▶ Assigned task
The records below must be transcribed exactly, with each picture left out.
[Start of Attachment]
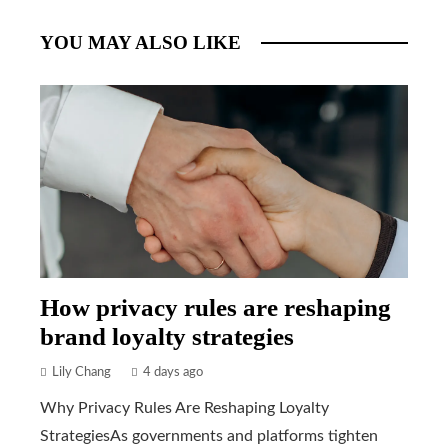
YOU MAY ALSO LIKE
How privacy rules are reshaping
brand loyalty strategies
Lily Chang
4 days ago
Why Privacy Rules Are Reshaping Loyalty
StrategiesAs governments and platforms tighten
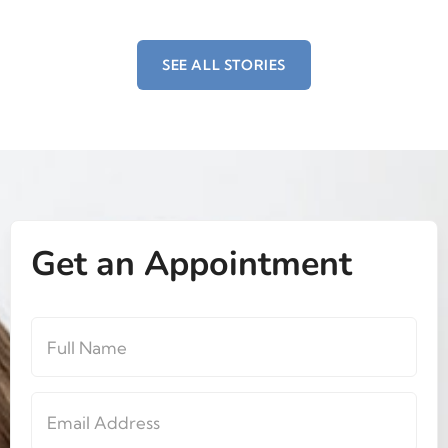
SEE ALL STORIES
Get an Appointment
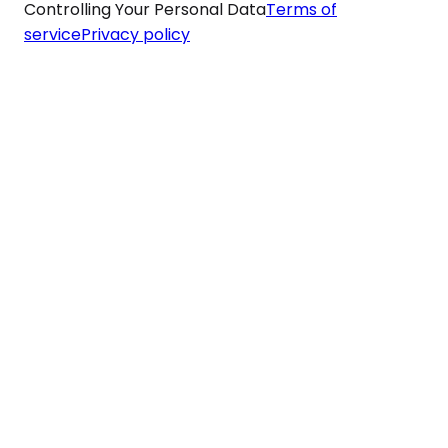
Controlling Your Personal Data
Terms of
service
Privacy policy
[End of Attachment]
▶ Answer section
YOU MAY ALSO LIKE
How privacy rules are reshaping
brand loyalty strategies
Lily Chang
4 days ago
Why Privacy Rules Are Reshaping Loyalty
StrategiesAs governments and platforms tighten
SEE ALL STORIES
Get an Appointment
Controlling Your Personal Data
Terms of
service
Privacy policy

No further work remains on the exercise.